Du silence au mot, de la douleur ineffable à son expression écrite puis orale, Doraibu mai kâ pense le deuil comme une lente délégation de la parole par laquelle un artiste se reconstruit en construisant une œuvre. L’art offre ainsi la médiation nécessaire entre l’un et les autres, entre l’individu saisi dans sa singularité et le collectif auquel il prête une voix, à la fois sienne, celle de son épouse ravie et celle des comédiens. Ryūsuke Hamaguchi dispose moins d’un talent de conteur que du talent de faire conter, et ses personnages deviennent tour à tour narrateurs et spectateurs attentifs d’une histoire banale et extraordinaire à la fois en ce qu’elle mêle la fiction à la réalité, plutôt convertit la trivialité du quotidien en une matière à songes.
Il est audacieux d’investir le cinéma, art visuel par excellence, en privilégiant la voix : celle d’Oto qui résonne pendant l’amour et les trajets en voiture, celle de Yūsuke qui se montre directive et précise lorsqu’elle s’adresse aux acteurs, bien plus rare en dehors du travail, celle enfin de Misaki, dont le mutisme initial disparaît à mesure qu’elle est amenée à se dire, à mesure que se compose entre elle et son passager un vivre-ensemble.
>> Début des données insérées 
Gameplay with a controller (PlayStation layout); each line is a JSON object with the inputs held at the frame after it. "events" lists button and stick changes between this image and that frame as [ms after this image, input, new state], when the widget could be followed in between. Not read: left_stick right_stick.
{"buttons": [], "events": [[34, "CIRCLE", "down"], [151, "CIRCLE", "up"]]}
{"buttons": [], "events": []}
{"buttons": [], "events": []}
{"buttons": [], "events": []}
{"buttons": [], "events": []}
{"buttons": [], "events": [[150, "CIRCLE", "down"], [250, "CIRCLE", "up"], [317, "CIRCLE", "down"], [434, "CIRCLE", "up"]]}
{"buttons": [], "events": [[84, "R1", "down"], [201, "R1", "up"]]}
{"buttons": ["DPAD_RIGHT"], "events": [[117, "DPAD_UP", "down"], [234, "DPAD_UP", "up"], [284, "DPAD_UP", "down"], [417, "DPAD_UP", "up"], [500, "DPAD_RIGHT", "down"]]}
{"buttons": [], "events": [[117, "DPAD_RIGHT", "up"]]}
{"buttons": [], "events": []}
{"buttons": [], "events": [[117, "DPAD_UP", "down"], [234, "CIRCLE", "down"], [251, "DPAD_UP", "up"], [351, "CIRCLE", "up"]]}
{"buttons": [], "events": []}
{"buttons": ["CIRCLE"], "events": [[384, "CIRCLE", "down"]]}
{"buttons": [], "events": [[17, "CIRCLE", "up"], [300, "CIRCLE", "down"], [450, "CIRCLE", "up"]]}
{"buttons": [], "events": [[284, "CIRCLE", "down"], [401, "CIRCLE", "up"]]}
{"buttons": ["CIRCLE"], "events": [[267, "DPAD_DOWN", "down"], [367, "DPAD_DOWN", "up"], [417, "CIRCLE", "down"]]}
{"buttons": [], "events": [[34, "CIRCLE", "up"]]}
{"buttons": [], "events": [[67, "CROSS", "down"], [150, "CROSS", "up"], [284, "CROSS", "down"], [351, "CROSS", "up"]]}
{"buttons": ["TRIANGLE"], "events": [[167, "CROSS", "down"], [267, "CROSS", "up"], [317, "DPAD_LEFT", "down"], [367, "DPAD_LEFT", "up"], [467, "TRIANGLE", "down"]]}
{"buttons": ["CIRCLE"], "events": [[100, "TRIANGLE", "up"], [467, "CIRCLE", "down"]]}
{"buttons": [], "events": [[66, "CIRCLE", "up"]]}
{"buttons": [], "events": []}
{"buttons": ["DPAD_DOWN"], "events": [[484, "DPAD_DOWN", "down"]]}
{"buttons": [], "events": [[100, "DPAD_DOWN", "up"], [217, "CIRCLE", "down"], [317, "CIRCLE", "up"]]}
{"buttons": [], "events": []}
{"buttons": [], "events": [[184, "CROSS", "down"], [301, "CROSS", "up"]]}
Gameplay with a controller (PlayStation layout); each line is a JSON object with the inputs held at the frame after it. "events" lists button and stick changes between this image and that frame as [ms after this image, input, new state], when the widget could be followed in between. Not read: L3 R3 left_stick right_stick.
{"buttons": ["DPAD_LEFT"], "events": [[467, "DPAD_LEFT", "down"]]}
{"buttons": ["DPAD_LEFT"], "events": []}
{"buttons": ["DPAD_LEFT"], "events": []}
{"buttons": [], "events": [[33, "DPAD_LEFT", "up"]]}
Au cœur du long métrage se trouvent donc, comme dans toute l’œuvre du cinéaste, des rituels intimes propices à l’éclosion de la parole, des espaces d’immobilité apparente qui font advenir l’humain dans un langage secret alors que rien ne paraît se passer ; une parole qui serait la parole pure, originelle, hors du jeu – voilà pourquoi Yūsuke interdit à ses acteurs les intonations factices et autres tentatives d’appropriation. Lire pour dire, seulement dire. Ces espaces langagiers (véhicule rouge, salles de travail et de spectacle, chambre à coucher) se voient aussitôt cultivés et par le film et par les personnages, ils obéissent à une nécessité qui, quand elle est perturbée par un retard ou un imprévu, engendre de la frustration.
Règne au cœur de Doraibu mai kâ une alchimie de la parole : du rien naît la chose, du lit d’hôtel vidé de son amante naît l’inspiration, d’Hiroshima naît une relation indéfinissable parce qu’elle ne se raconte pas directement, parce qu’elle est, à son tour, déléguée par l’intrigue théâtrale. Ryūsuke Hamaguchi a parfaitement saisi l’essence du théâtre et de l’art, il déjoue le piège de la projection pure de l’artiste (entendu comme être biographique) dans ce qu’il crée : l’essentiel réside non dans l’individuel strict mais dans la translation, dans la médiation par autrui qui permet une déconstruction et une reconstruction collective. La voiture en est une puissante métaphore, caisse de résonnance de cette polyphonie à l’œuvre. Se faire conduire, se faire conter. Un immense film, d’une intelligence et d’une maîtrise visuelle et tonale précieuses.